--- start TEXT PROVIDED ---

Read Me file for SpikeCount.exe,
        Release v. 1.0 (2003-05-22).

Win32:  Windows 95, Windows NT 4.0, or later.

This program counts spikes (positive peaks) in an
ASCII data file, as from a sound recording.

Install SpikeCount by unZIPing the release file to
any convenient directory.

You should see:
   ReadMe.txt      . . .   12,170 bytes
   sample.txt      . . .  581,253 bytes
   sample.wav      . . .  101,722 bytes
   samp200.txt     . . .  564,172 bytes
   SpikeCount.exe  . . .  376,832 bytes
   
Drop the .exe into any folder to create an icon.

There are no known bugs.   Note the disclaimer
at the bottom of this ReadMe file.

---------------------------------------------------
Program Details:

SpikeCount may be invoked in any of three run modes:

1. GRAPHIC mode.  This is the default, with no switch
   on the invocation line.   In this mode, both a
   new text window (as in TEXT mode, below)
   and a graphic control panel are presented.
   The values of h and w, as well as file names,
   may be omitted from the invocation line.
   If both h and w appear, they will be used
   as defaults; file names always are ignored.

   A Help menu system is available in GRAPHIC
   mode.   The entire content of the help
   menu system is copied below to provide
   ReadMe documentation details.

   In addition to [Quit] and [Help] controls,
   editable fields are provided for interactive
   entry of the h and w parameters.   Files
   may be selected interactively via the
   [Select Files] button.

   In GRAPHIC mode, it is possible to check
   filenames and format without counting spikes
   by using the [Check] button.   This may save
   time when numerous files with uncertain format
   are available.
   
   The [Count] button initiates the same counting
   process as in TEXT mode, with the same output
   format (except initial Help screen) as in TEXT
   mode.

--- end TEXT PROVIDED ---
--- start EXCERPTED RECORDS ---

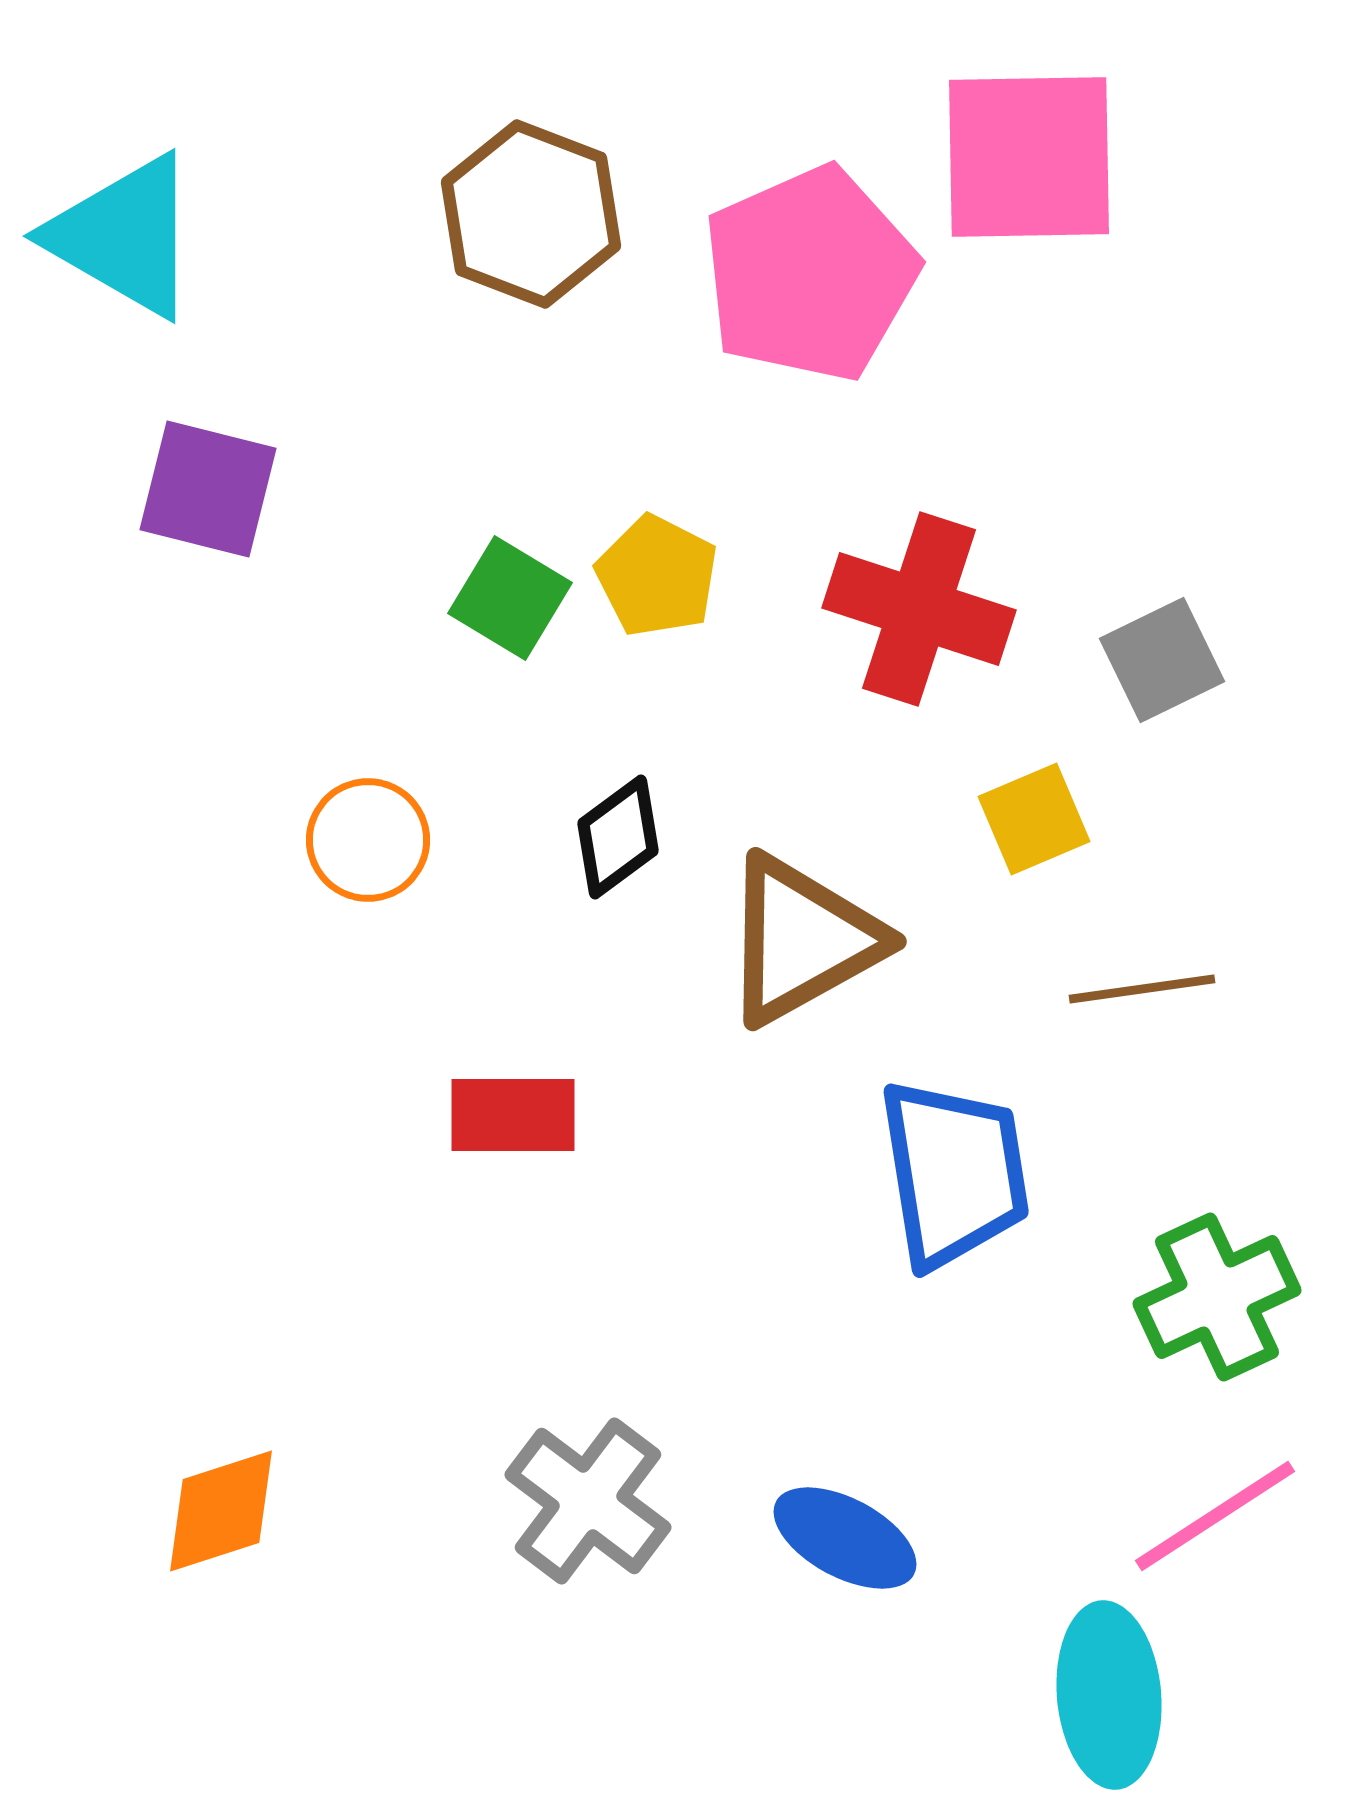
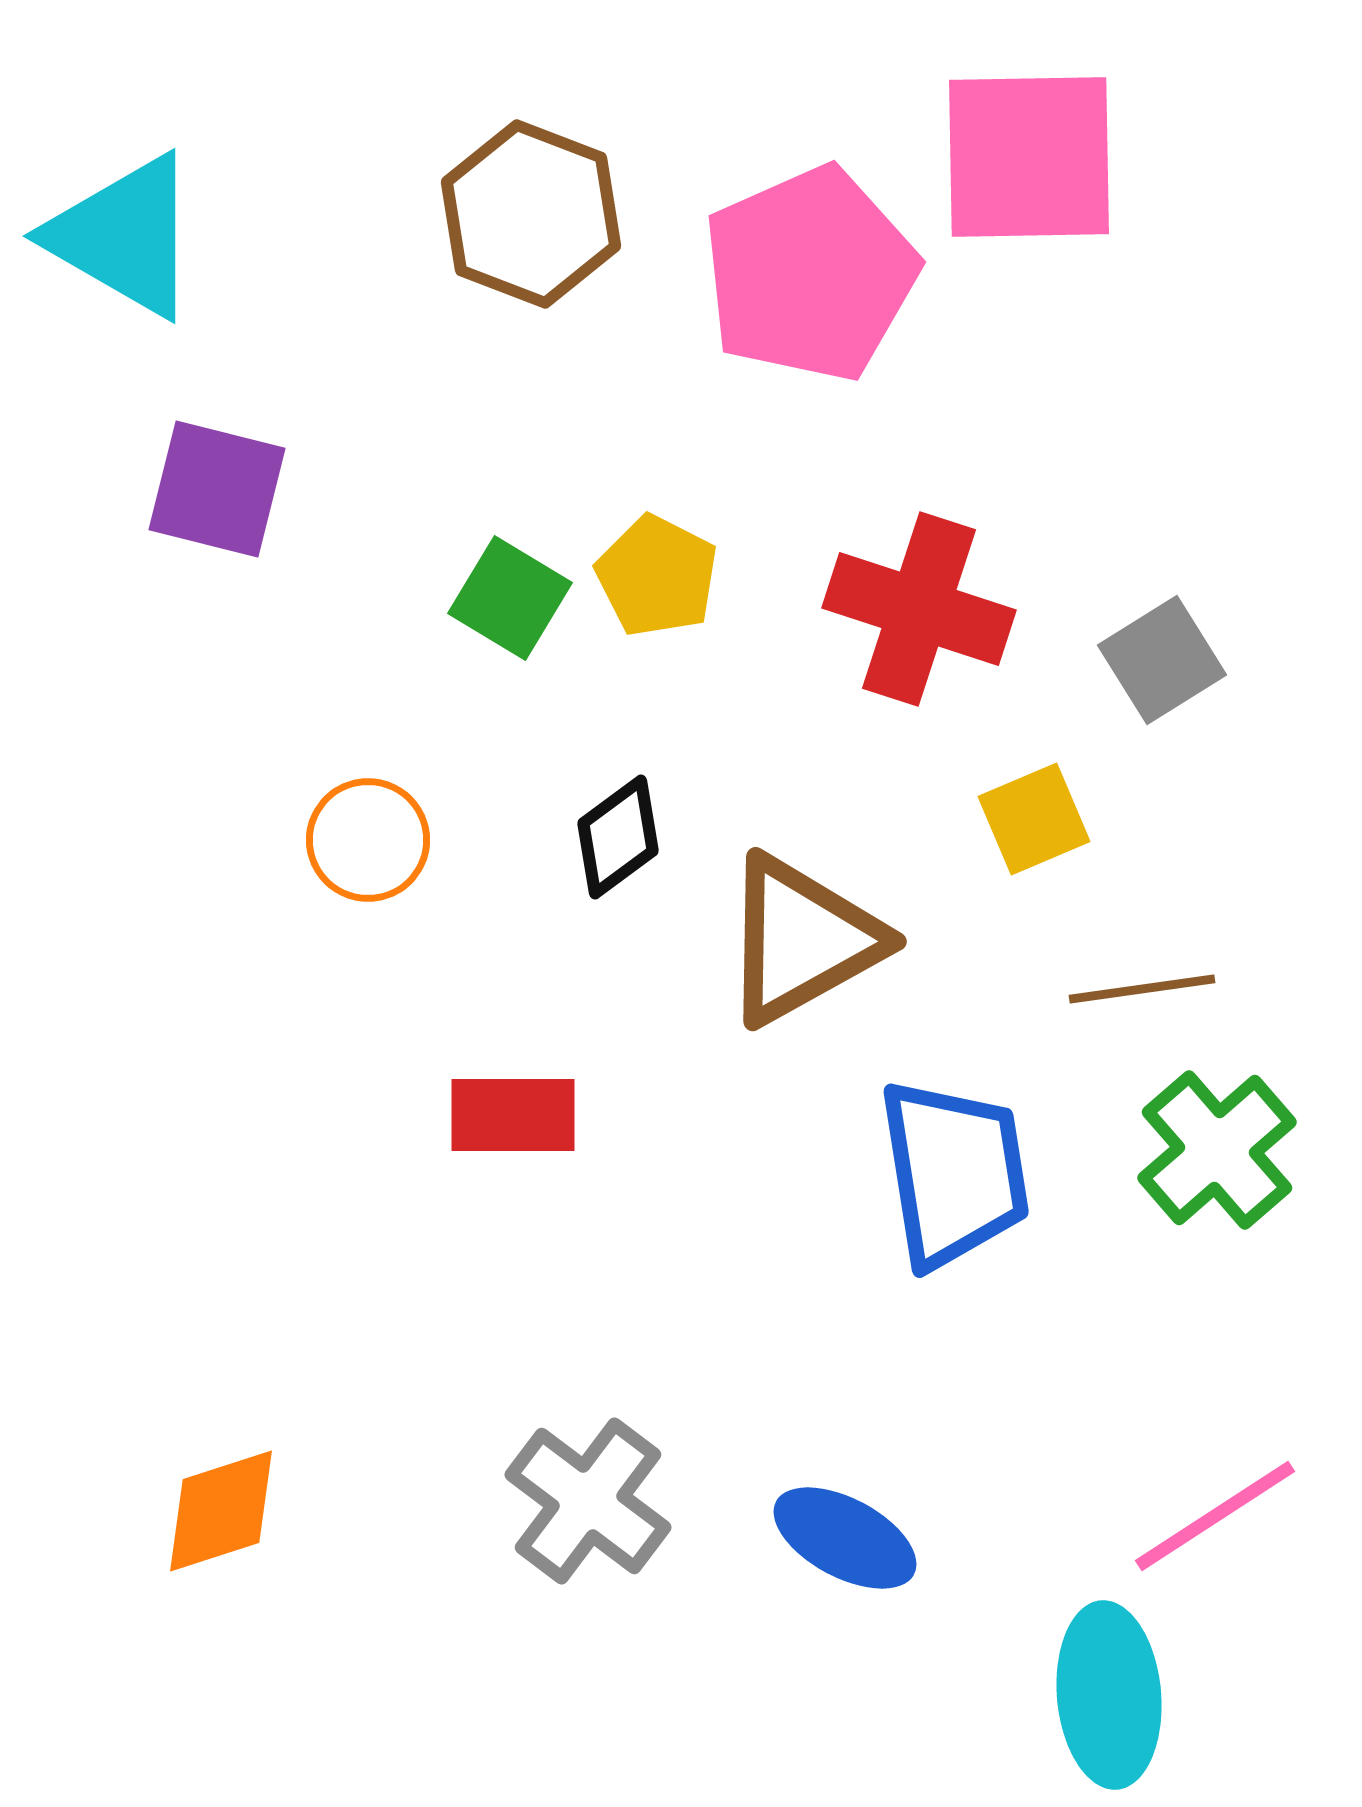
purple square: moved 9 px right
gray square: rotated 6 degrees counterclockwise
green cross: moved 147 px up; rotated 16 degrees counterclockwise
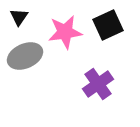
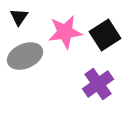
black square: moved 3 px left, 10 px down; rotated 8 degrees counterclockwise
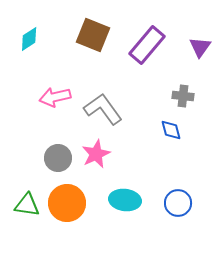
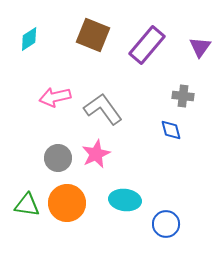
blue circle: moved 12 px left, 21 px down
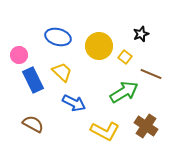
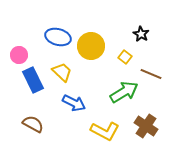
black star: rotated 21 degrees counterclockwise
yellow circle: moved 8 px left
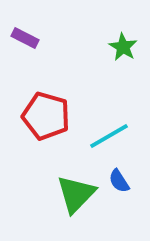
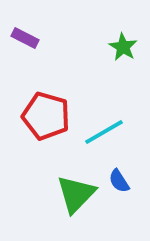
cyan line: moved 5 px left, 4 px up
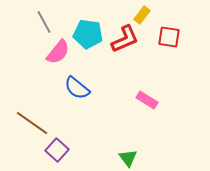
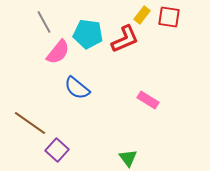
red square: moved 20 px up
pink rectangle: moved 1 px right
brown line: moved 2 px left
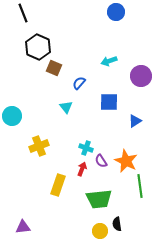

--- end EXCERPTED RECORDS ---

WHAT THIS EXERCISE ASKS:
• 1. Reproduce the entire SpikeCount ReadMe word for word.
• 2. Revise the entries from the line with "black square: moved" through the end of the entries, replacing "counterclockwise" with "clockwise" and leaving everything else unchanged. Leave the pictures out of your answer.
The ReadMe has no connection to the entries.

ANSWERS FOR THE TASKS:
• 1.
Read Me file for SpikeCount.exe,
        Release v. 1.0 (2003-05-22).

Win32:  Windows 95, Windows NT 4.0, or later.

This program counts spikes (positive peaks) in an
ASCII data file, as from a sound recording.

Install SpikeCount by unZIPing the release file to
any convenient directory.

You should see:
   ReadMe.txt      . . .   12,170 bytes
   sample.txt      . . .  581,253 bytes
   sample.wav      . . .  101,722 bytes
   samp200.txt     . . .  564,172 bytes
   SpikeCount.exe  . . .  376,832 bytes
   
Drop the .exe into any folder to create an icon.

There are no known bugs.   Note the disclaimer
at the bottom of this ReadMe file.

---------------------------------------------------
Program Details:

SpikeCount may be invoked in any of three run modes:

1. GRAPHIC mode.  This is the default, with no switch
   on the invocation line.   In this mode, both a
   new text window (as in TEXT mode, below)
   and a graphic control panel are presented.
   The values of h and w, as well as file names,
   may be omitted from the invocation line.
   If both h and w appear, they will be used
   as defaults; file names always are ignored.

   A Help menu system is available in GRAPHIC
   mode.   The entire content of the help
   menu system is copied below to provide
   ReadMe documentation details.

   In addition to [Quit] and [Help] controls,
   editable fields are provided for interactive
   entry of the h and w parameters.   Files
   may be selected interactively via the
   [Select Files] button.

   In GRAPHIC mode, it is possible to check
   filenames and format without counting spikes
   by using the [Check] button.   This may save
   time when numerous files with uncertain format
   are available.
   
   The [Count] button initiates the same counting
   process as in TEXT mode, with the same output
   format (except initial Help screen) as in TEXT
   mode.

• 2.
black square: moved 3 px left, 10 px down; rotated 8 degrees clockwise
blue circle: moved 12 px left, 21 px down
black star: rotated 21 degrees clockwise
yellow circle: moved 8 px left
cyan line: moved 5 px left, 4 px up
red square: moved 20 px up
pink rectangle: moved 1 px right
brown line: moved 2 px left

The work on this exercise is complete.